Of course, at the end of the day, Smith says, sometimes it’s okay to indulge in that double-chocolate brownie. But how do we learn to indulge thoughtfully—knowing when to give into our cravings, and when to reach for the healthier version? Here are four things Smith practices.
- Mindful eating— “Something that I [try] do whenever I want to indulge is say to myself, ‘You know what? I’m going to eat this and I’m going to really enjoy it,’ and I think about the process of it getting to me. Especially if it’s a local bakery or something. Someone here made this, they created this recipe, they cared so much about and they were really inspired … I like to think about the process that it takes to get to my plate, and feel gratitude for the entire process.”
- Train your brain with the healthier stuff–“One of the problems with transitioning to a food-and-mood lifestyle is that we’ve been tricked by our taste buds over the years to like certain things. So, of course, Doritos are not going to taste the same as [healthier] bean chips, because we’re so used to having the chips that have additives that change our brain receptors and make us crave Doritos. [So] indulge. But maybe the next week, try the healthier option, so that you can start getting your palate and your taste buds to change and transform with you over time.”
- Listen to your body— Smith says asking our bodies questions is the number-one way that we can figure out what’s going to work for us and unlock clues to our cravings and who we are as individuals. “The more that you’re aware, then obviously you’ll know if it’s an emotional craving.” She says you’ll be able to acknowledge “this is a day where I’m eating that fudge brownie, and I’m going to enjoy every last bit of it.” Or, she says, “This is a day where I watch “Unsolved Mysteries” all afternoon, and don’t look at my cellphone.”
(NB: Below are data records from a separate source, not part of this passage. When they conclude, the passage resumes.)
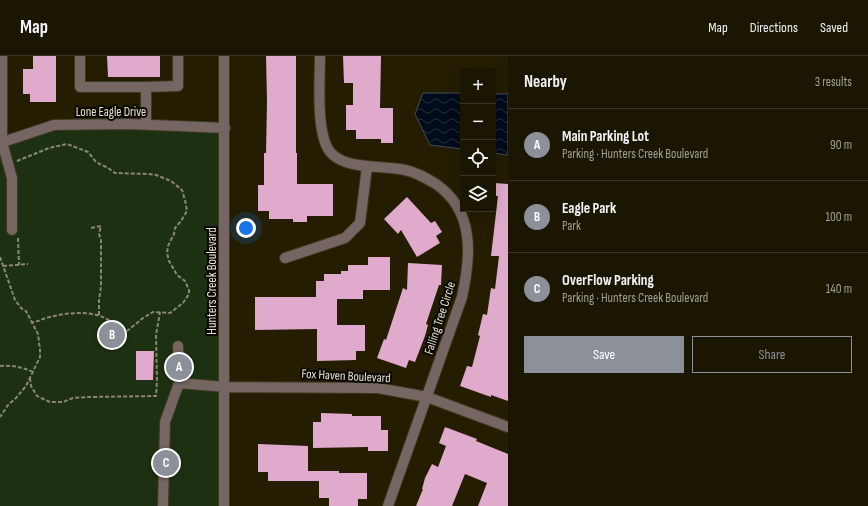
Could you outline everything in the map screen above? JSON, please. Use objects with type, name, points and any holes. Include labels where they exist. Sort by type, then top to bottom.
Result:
[{"type":"street","points":[[2,56],[1,142],[12,178],[15,233]]},
{"type":"street","points":[[80,56],[80,87],[178,86],[178,56]]},
{"type":"street","name":"Hunters Creek Boulevard","points":[[224,56],[224,506]]},
{"type":"street","name":"Falling Tree Circle","points":[[320,56],[320,122],[324,142],[331,154],[343,161],[368,167],[405,170],[428,179],[453,199],[463,218],[468,238],[467,266],[462,297],[388,506]]},
{"type":"street","points":[[146,87],[146,124]]},
{"type":"street","name":"Lone Eagle Drive","points":[[1,142],[54,125],[146,124],[225,128]]},
{"type":"street","points":[[285,258],[345,238],[360,223],[368,167]]},
{"type":"street","points":[[164,506],[165,422],[179,383],[178,346]]},
{"type":"street","name":"Fox Haven Boulevard","points":[[179,383],[225,387],[378,388],[427,397],[508,427]]},
{"type":"path","points":[[9,165],[49,148],[67,144],[88,152],[96,162],[108,168],[115,174],[156,175],[179,186],[184,195],[187,211],[181,221],[174,228],[174,234],[168,246],[167,252],[169,261],[177,275],[184,281],[189,290],[189,294],[183,303],[170,313],[153,312],[127,331],[118,328],[99,316],[86,313],[49,317],[39,322],[32,322]]},
{"type":"path","points":[[92,228],[101,226],[99,234],[101,240],[101,287],[99,316]]},
{"type":"path","points":[[15,233],[19,265]]},
{"type":"path","points":[[0,258],[15,300],[22,309],[26,311],[38,334],[40,350],[40,357],[26,386],[0,416]]},
{"type":"path","points":[[3,266],[28,264]]},
{"type":"path","points":[[30,378],[31,386],[37,396],[50,402],[63,402],[73,398],[156,396],[156,335],[160,312]]},
{"type":"path","points":[[0,366],[11,365],[33,372]]},
{"type":"green space","points":[[54,125],[225,128],[224,506],[0,506],[0,149]]},
{"type":"water","points":[[423,93],[460,93],[460,149],[430,145],[415,114]]},
{"type":"water","points":[[496,94],[508,94],[508,155],[496,153]]},
{"type":"building","points":[[33,56],[56,56],[56,102],[30,102],[30,94],[23,94],[23,69],[33,69]]},
{"type":"building","points":[[107,56],[160,56],[160,77],[108,77]]},
{"type":"building","points":[[266,56],[296,56],[297,184],[333,184],[333,216],[307,216],[307,222],[293,222],[293,219],[269,219],[269,211],[258,211],[258,185],[264,185],[264,153],[266,153]]},
{"type":"building","points":[[343,56],[381,56],[380,108],[393,108],[393,143],[381,143],[381,139],[356,139],[356,130],[346,130],[346,105],[353,105],[353,83],[344,83]]},
{"type":"building","points":[[496,183],[508,184],[508,401],[491,395],[491,397],[460,386],[467,366],[472,367],[480,336],[478,335],[483,314],[487,315],[491,288],[495,289],[499,256],[491,256],[498,196],[496,196]]},
{"type":"building","points":[[407,197],[431,223],[435,221],[442,232],[436,236],[440,243],[417,257],[401,230],[398,234],[384,219]]},
{"type":"building","points":[[368,257],[390,257],[390,290],[363,290],[363,299],[337,299],[337,325],[365,325],[365,351],[356,351],[356,360],[317,361],[317,329],[255,330],[255,297],[316,297],[316,281],[324,281],[324,274],[341,274],[341,271],[348,271],[348,265],[368,265]]},
{"type":"building","points":[[408,263],[442,265],[441,285],[439,285],[426,324],[428,325],[425,336],[415,362],[409,360],[406,368],[377,358],[384,339],[386,340],[403,288],[407,290]]},
{"type":"building","points":[[136,351],[154,351],[153,380],[136,380]]},
{"type":"building","points":[[321,413],[352,414],[352,416],[381,416],[381,430],[388,430],[388,451],[368,451],[368,447],[313,448],[313,422],[321,422]]},
{"type":"building","points":[[445,427],[477,439],[476,441],[508,454],[508,506],[478,506],[487,483],[465,474],[452,506],[416,506],[423,489],[425,478],[432,464],[438,467],[446,446],[439,443]]},
{"type":"building","points":[[258,444],[308,446],[308,471],[367,473],[367,499],[358,499],[358,506],[329,506],[329,498],[319,498],[319,481],[268,481],[268,472],[258,472]]},
{"type":"place","name":"Eagle Park","points":[[112,335]]},
{"type":"place","name":"Main Parking Lot","points":[[179,367]]},
{"type":"place","name":"OverFlow Parking","points":[[166,463]]}]
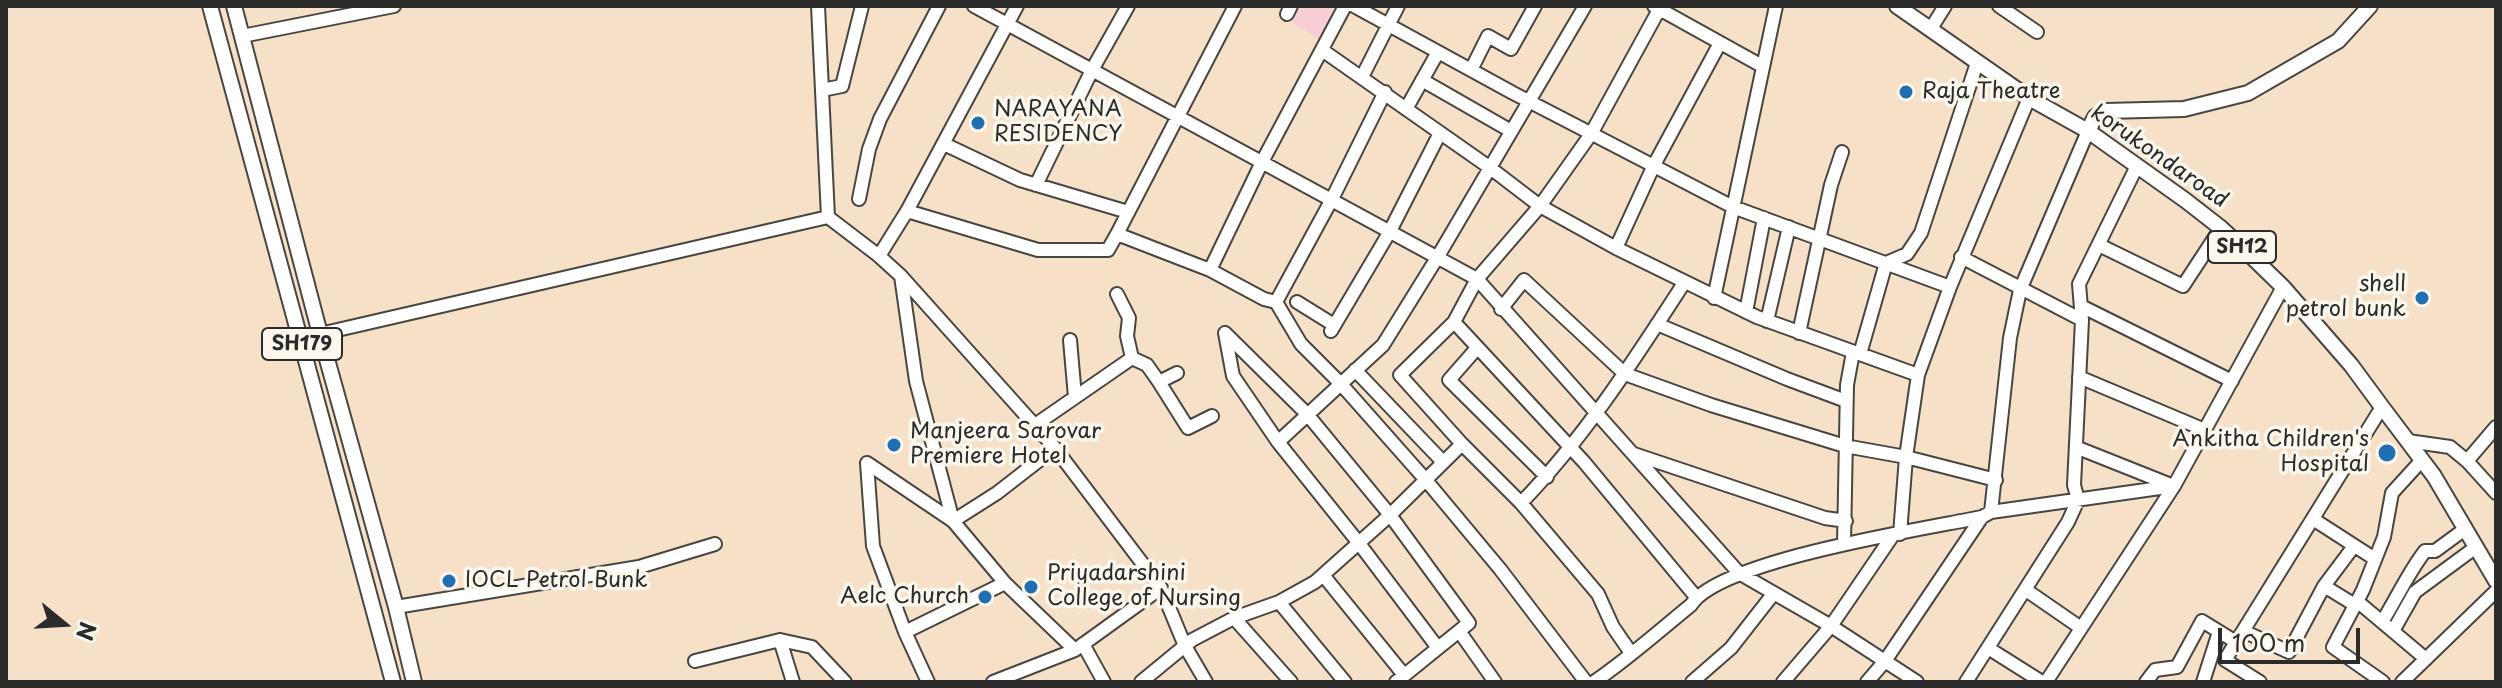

- Self-love matters—Smith says, “You can eat as much kale as you possibly can—you can eat as healthy as you want. But if you’re just not feeling good about who you are as a person, it’s not going to matter. There’s no amount of healthy food in the world that can help you overcome that feeling. I believe self-love is definitely a key ingredient to all this. [Your body] is a magical machine and it’s literally fighting for your life every single day. I think that you should treat your body the best that you can, and realize how much it does care about you. And that’s why I think food should be enjoyed, and we shouldn’t feel guilty about it. Because that’s all a part, to me, of truly honoring yourself and your body, and of truly loving yourself.”
It’s crucial to listen to your cravings: they are the gatekeepers that unlock the secrets to our unique bodies. But a major element of the Food Mood lifestyle is love, and revolutionizing the way you treat your body and your cravings will not only rid yourself of hanger pains but will also teach you how to listen and respond to your body with healthy ingredients and recipes.